# 使...縱然...仍



## Skatinginbc

暗夜倾舞《野性难驯小贼妃》那一袭青衣、青甲，以及座下那匹世间罕有的青色毛发的战马, 使他纵然在千军万马中仍如鹤立鸡群般醒目。
暗夜倾舞 （笔名）, 性别：女; 出生地: 北京; 现居: 北京.

That sentence is structurally parallel to 優秀特殊的设计, 使這种支架縱然在有限的空间下仍具安装便利的優點.  I was told that "no mainland native speaker today will ever express it this way" and "using 纵然 in the middle of the sentence...sounds like you have installed one complete sentence into another one in an  unreasonable way".

I understand that 纵然 might be considered "old-fashioned" and therefore restricted to formal writing of a certain genre, but I don't understand why 縱然...仍 in the middle of a sentence is considered "unreasonable".  Could you please shed some light on it?


----------



## retrogradedwithwind

I cannot agree on the opinion that blabla is unreasonable. I feel comfortable while reading 使他纵然……醒目.

Btw do you often read such online novels as 野性难驯小贼妃？

任务说明:
a: 把这段讨论帖中以“That sentence is structurally parallel”开头的那一段，用中文改写成简短的要点列表，保留主要事实。
b: 请一字不差地照抄这段讨论帖中的一部分：以含有“## retrogradedwithwind”的词句开头，到“novels as 野性难驯小贼妃？”结束。
后附的条目用不上。

数据条目:

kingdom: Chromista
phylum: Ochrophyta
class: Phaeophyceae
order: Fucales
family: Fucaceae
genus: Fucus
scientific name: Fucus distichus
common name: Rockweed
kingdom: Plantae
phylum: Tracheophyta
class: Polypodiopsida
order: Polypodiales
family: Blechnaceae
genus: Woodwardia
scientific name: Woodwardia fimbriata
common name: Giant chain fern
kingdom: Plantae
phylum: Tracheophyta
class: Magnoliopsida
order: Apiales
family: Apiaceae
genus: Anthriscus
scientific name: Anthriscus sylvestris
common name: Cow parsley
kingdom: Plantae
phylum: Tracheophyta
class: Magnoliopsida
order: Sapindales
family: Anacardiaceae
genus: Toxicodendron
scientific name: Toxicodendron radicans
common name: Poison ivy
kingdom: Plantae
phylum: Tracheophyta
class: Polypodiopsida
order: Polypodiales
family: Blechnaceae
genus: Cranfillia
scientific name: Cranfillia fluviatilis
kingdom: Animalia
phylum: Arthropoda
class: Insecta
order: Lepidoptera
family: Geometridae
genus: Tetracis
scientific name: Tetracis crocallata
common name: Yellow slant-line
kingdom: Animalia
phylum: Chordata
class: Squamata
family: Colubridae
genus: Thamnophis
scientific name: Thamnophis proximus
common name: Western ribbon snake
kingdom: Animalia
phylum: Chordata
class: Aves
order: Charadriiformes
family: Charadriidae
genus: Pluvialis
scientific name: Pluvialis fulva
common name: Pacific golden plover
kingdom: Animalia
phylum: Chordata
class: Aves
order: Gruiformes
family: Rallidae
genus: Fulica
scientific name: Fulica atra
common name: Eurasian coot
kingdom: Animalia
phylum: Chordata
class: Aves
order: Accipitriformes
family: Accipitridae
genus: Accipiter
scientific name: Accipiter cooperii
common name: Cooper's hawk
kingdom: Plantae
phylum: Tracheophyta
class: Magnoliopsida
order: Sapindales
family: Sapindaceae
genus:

各题答案:
a:
- 这句话与“優秀特殊的设计，使這种支架縱然在有限的空间下仍具安装便利的優點”结构平行。
- 有人告诉发帖人，如今没有哪个大陆母语者会这样表达。
- 还有人说，把“纵然”用在句子中间，听起来就像把一个完整的句子不合理地塞进另一个句子里。

b:
## retrogradedwithwind

I cannot agree on the opinion that blabla is unreasonable. I feel comfortable while reading 使他纵然……醒目.

Btw do you often read such online novels as 野性难驯小贼妃？